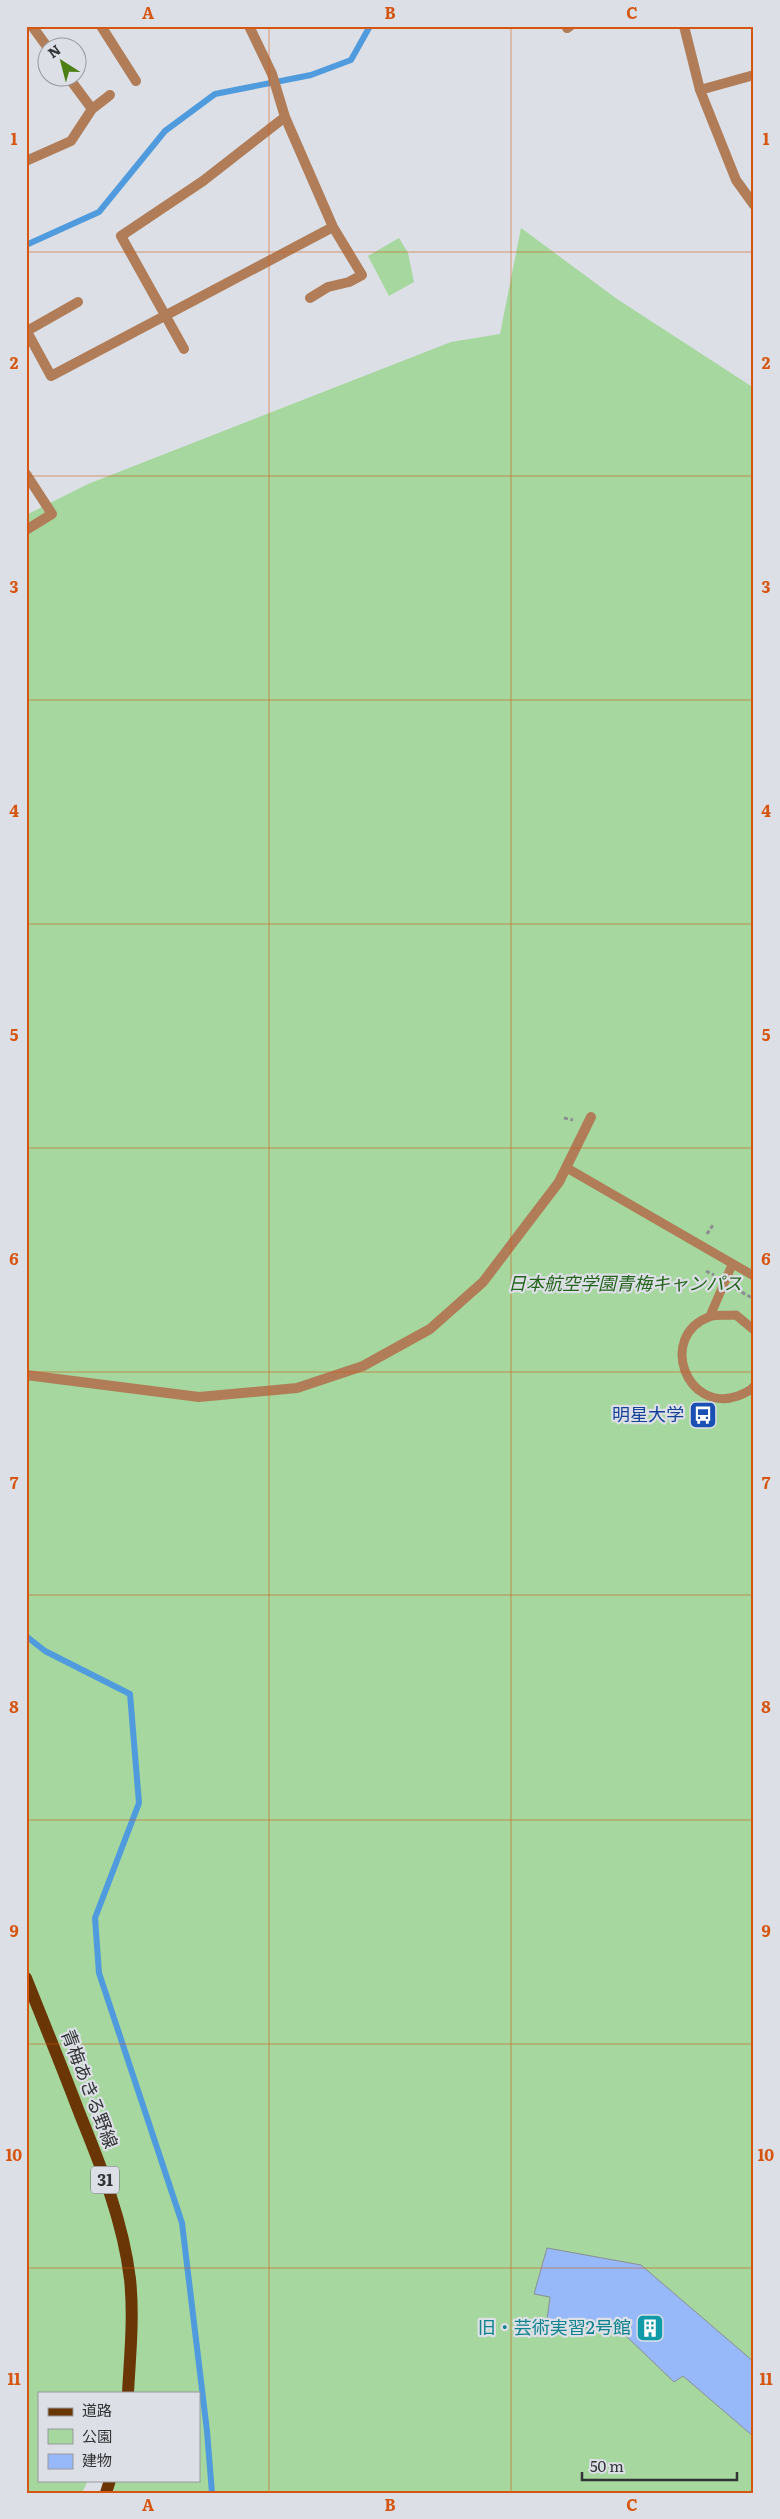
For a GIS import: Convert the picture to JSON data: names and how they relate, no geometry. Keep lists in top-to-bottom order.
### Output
{
  "streets": {
    "main road": ["青梅あきる野線", "31"]
  },
  "parks": ["日本航空学園青梅キャンパス"],
  "places": {
    "bus stop": ["明星大学"],
    "building": ["旧・芸術実習2号館"]
  },
  "legend": ["道路", "公園", "建物"],
  "scale_bar": "50 m",
  "north": "top left",
  "grid": {
    "columns": ["A", "B", "C"],
    "rows": [
      "1",
      "2",
      "3",
      "4",
      "5",
      "6",
      "7",
      "8",
      "9",
      "10",
      "11"
    ]
  }
}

○ ○ ○

# [What this task involves]
All of the records above should be reproduced exactly, with the pictures left out.

# [Response area]
For a GIS import: Convert the picture to JSON data: names and how they relate, no geometry. Keep lists in top-to-bottom order.
### Output
{
  "streets": {
    "main road": ["青梅あきる野線", "31"]
  },
  "parks": ["日本航空学園青梅キャンパス"],
  "places": {
    "bus stop": ["明星大学"],
    "building": ["旧・芸術実習2号館"]
  },
  "legend": ["道路", "公園", "建物"],
  "scale_bar": "50 m",
  "north": "top left",
  "grid": {
    "columns": ["A", "B", "C"],
    "rows": [
      "1",
      "2",
      "3",
      "4",
      "5",
      "6",
      "7",
      "8",
      "9",
      "10",
      "11"
    ]
  }
}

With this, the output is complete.